A Multiscale and Comparative Model for Receptor Binding of 2019 Novel Coronavirus and the Implication of its Life Cycle in Host Cells
Yinghao Wu, Zhaoqian Su
Received date: 28th February 2020
The respiratory syndrome caused by a new type of coronavirus has been emerging from China and caused more than 1000 death globally since December 2019. This new virus, called 2019 novel coronavirus (2019-nCoV) uses the same receptor called Angiotensin-converting enzyme 2 (ACE2) to attack humans as the coronavirus that caused the severe acute respiratory syndrome (SARS) seventeen years ago. Both viruses recognize ACE2 through the spike proteins (S-protein) on their surfaces. It was found that the S-protein from the SARS coronavirus (SARS-CoV) bind stronger to ACE2 than 2019-nCoV. However, function of a bio-system is often under kinetic, rather than thermodynamic, control. To address this issue, we constructed a structural model for complex formed between ACE2 and the S-protein from 2019-nCoV, so that the rate of their association can be estimated and compared with the binding of S-protein from SARS-CoV by a multiscale simulation method. Our simulation results suggest that the association of new virus to the receptor is slower than SARS, which is consistent with the experimental data obtained very recently. We further integrated this difference of association rate between virus and receptor into a mathematical model which describes the life cycle of virus in host cells and its interplay with the innate immune system. Interestingly, we found that the slower association between virus and receptor can result in longer incubation period, while still maintaining a relatively higher level of viral concentration in human body. Our computational study therefore provides, from the molecular level, one possible explanation that the new disease by far spread much faster than SARS.

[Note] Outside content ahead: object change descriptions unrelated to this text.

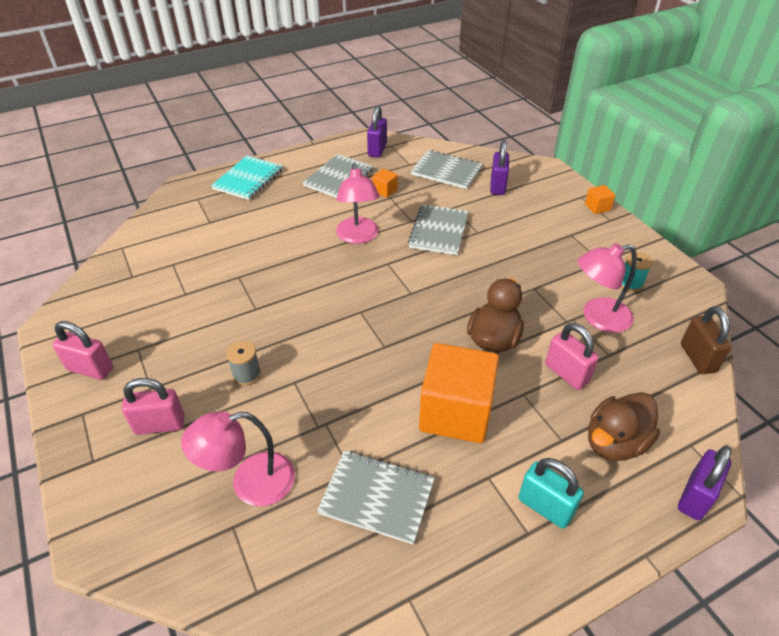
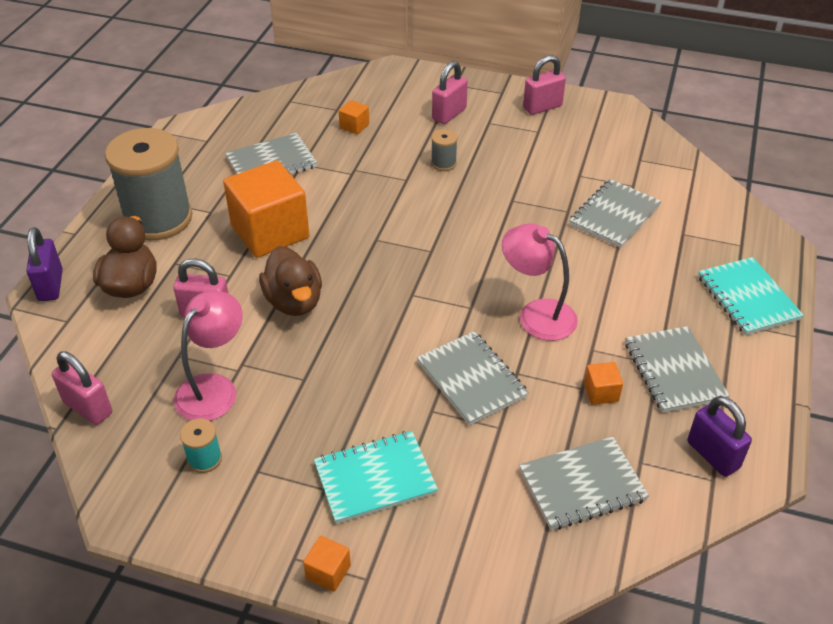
camera: 135 degrees right, 0 degrees up
pink lamp [181,412,295,506] -> orange cube [339,100,369,134]
purple padlock [490,140,509,195] -> none
turquoise padlock [518,458,584,529] -> grey spool [105,128,192,240]
brown padlock [681,306,732,374] -> pink padlock [52,351,112,425]
none -> turquoise notebook [314,431,438,524]
none -> grey notebook [569,179,662,248]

This is an abstract of a preprint hosted on a preprint server, which is currently undergoing peer review at Scientific Reports. The findings have yet to be thoroughly evaluated, nor has a decision on ultimate publication been made. Therefore, the results reported should not be considered conclusive, and these findings should not be used to inform clinical practice, or public health policy, or be promoted as verified information.